• **EXERCISE 1**
Reproduce the stretch of the R control-flow notes from "If n falls outside" through "x = rnorm(10)".
• **EXERCISE 2**
According to the R control-flow notes, what is returned when a switch expression has a numeric value outside the range of possible indices?
• **EXERCISE 3**
Carry the R control-flow notes further, starting after their last sentence.

• **TEXT SECTION**
╔══
The loop could instead be written
s = 0
for(elt in x)
s = s + elt
This is both simpler and more efficient.
The “Next” Statement
Sometimes, when given condition are met, it is useful to be
able to skip to the end of a loop, without carrying out the
intervening statements. This can be done by executing a next
statement when the conditions are met.
for(variable in vector) {
expression1
expression2
if (condition)
next
expression3
expression4
}
When condition is true, expression3 and expression4 are
skipped.
While Loops
For-loops evaluate an expression a fixed number of times. It
can also be useful to repeat a calculation until a particular
condition is false. A while-loop provides this form of control
flow.
while (condition) expression
Again, condition is an expression which must evaluate to a
simple logical value, and expression is a simple or compound
expression.
While Loop Example
As a simple example, consider the problem of summing the
integers until the sum exceeds a particular threshold. For a
threshold of 100, we can do this as follows.
> threshold = 100
> n = 0
> s = 0
> while (s <= threshold) {
n = n + 1
s = s + n
}
> c(n, s)
[1] 14 105
Repeat Loops
The last form of looping in R is the repeat-loop.
This kind of loop has the form
repeat expression
The effect of this kind of loop is to execute the given
expression for ever. To exit from this kind of loop it is
necessary to use the break statement.
Exiting from Loops with “Break”
The break statement provides quick way of exiting from any
type of control loop. E.g.
> threshold = 100
> n = 0
> s = 0
> repeat {
if (s > threshold)
break
n = n + 1
s = s + n
}
> c(n, s)
[1] 14 105
(This loop is equivalent to the while loop we saw earlier.)
The switch Function
The switch function makes it possible to choose between a
number of alternatives. It is rather like a generalised
if-then-else statement.
switch(expr,
tag1 = rcode-block1 ,
tag2 = rcode-block2 ,
..
.
)
The function selects one of the code blocks, depending on the
value of expr.
Switch by Index
If expr has a numeric value equal to n, then the nth of the code
blocks is executed. In this case the code blocks do not need to
be tagged.
> k = 5
> switch(k, "I", "II", "III", "IV", "V",
"VI", "VII", "VIII", "IX", "X")
[1] "V"
If n falls outside the range of possible indices then NULL is
returned.
Switch by Tag
If expr has a character string value then the tags are searched
for one that is an exact match. If there is one the
corresponding code block is evaluated and its value returned.
> x = rnorm(10)
> loc.est = "mean"
> switch(loc.est,
median = median(x),
mean = mean(x))
[1] -0.0254239
> mean(x)
[1] -0.0254239
Variations
If there is no matching tag then:
1. if there is an untagged code block it is executed and its
value returned,
2. if there is no untagged code block then NULL is returned.
> switch("c", a = 1, 3, b = 2)
[1] 3
> switch("c", a = 1, b = 2)
Using Empty Code Blocks
Empty code blocks can be used to make several tags match the
same code block.
> switch("a",
a =,
b = "gotcha",
c = "missed")
[1] "gotcha"
In this case a value of either "a" or "b" will cause "gotcha"
to be returned.
╚══
[Items drawn from a data source]
╔══
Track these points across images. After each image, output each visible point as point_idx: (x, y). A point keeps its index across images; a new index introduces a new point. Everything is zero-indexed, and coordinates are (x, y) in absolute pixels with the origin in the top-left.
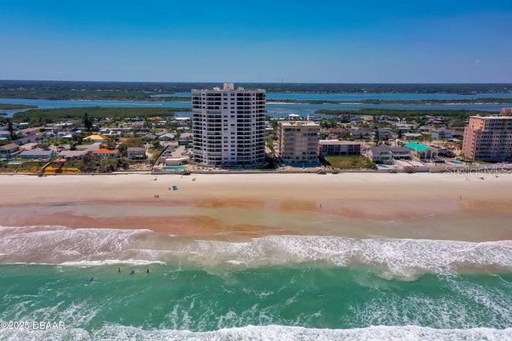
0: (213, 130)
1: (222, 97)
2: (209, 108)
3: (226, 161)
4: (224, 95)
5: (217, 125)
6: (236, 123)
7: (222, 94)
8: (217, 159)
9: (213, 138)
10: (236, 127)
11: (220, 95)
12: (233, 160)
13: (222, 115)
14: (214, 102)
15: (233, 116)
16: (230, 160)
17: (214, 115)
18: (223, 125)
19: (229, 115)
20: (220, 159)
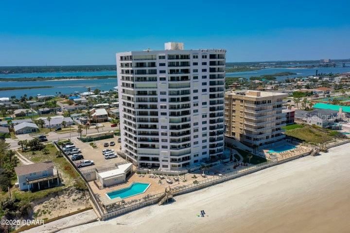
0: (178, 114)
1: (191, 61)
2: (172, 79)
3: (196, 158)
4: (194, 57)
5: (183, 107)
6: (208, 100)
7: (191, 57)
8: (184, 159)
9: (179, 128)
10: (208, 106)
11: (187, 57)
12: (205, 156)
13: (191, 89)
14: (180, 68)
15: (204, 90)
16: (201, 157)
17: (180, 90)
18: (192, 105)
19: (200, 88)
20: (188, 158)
╚══
• **TASK OUTPUT 1**
If n falls outside the range of possible indices then NULL is
returned.
Switch by Tag
If expr has a character string value then the tags are searched
for one that is an exact match. If there is one the
corresponding code block is evaluated and its value returned.
> x = rnorm(10)

• **TASK OUTPUT 2**
NULL is returned.

• **TASK OUTPUT 3**
Functions
• R differs from many other statistical software systems
because it is designed to be extensible. Users can add
new functionality to the system in way which makes it
impossible to distinguish that functionality from the
capabilities shipped with the system.
• Additional functionality is added to R by defining new
functions.
• Functions take a number of values as arguments and
return a single value.
Defining Functions
Here is a function which squares its argument.
> square = function(x) x * x
It works just like any other R function.
> square(10)
[1] 100
Because the * operator acts element-wise on vectors, the new
square function will act that way too.
> square(1:10)
[1] 1 4 9 16 25 36 49 64 81 100
Functions Defined in Terms of Other Functions
Once defined, the square function can be used in other
function definitions.
> sumsq = function(x) sum(square(x))
> sumsq(1:10)
[1] 385
> sumsq = function(x) sum(square(x - mean(x)))
> sumsq(1:10)
[1] 82.5
Functions in General
In general, an R function definition has the form:
function (arglist) body
where
arglist is a (comma separated) list of variable names known
as the formal arguments of the function,
body is a simple or compound expression known as the
body of the function.
Functions are usually, but not always, assigned a name so that
they can be used in later expressions.
A Simple Example
Here is a simple function
√ which, given the values a and b,
computes the value of a2 + b2 .
> hypot = function(a, b) sqrt(a^2 + b^2)
• The formal arguments to the function are a and b.
• The body of the function consists of the simple
expression sqrt(a^2 + b^2).
• The function has been assigned the name “hypot.”
Evaluation of Functions
Function evaluation takes place as follows:
1. Temporarily create a set of variables by associating the
arguments passed to the function with the variable
names in arglist.
2. Use these variable definitions to evaluate the function
body.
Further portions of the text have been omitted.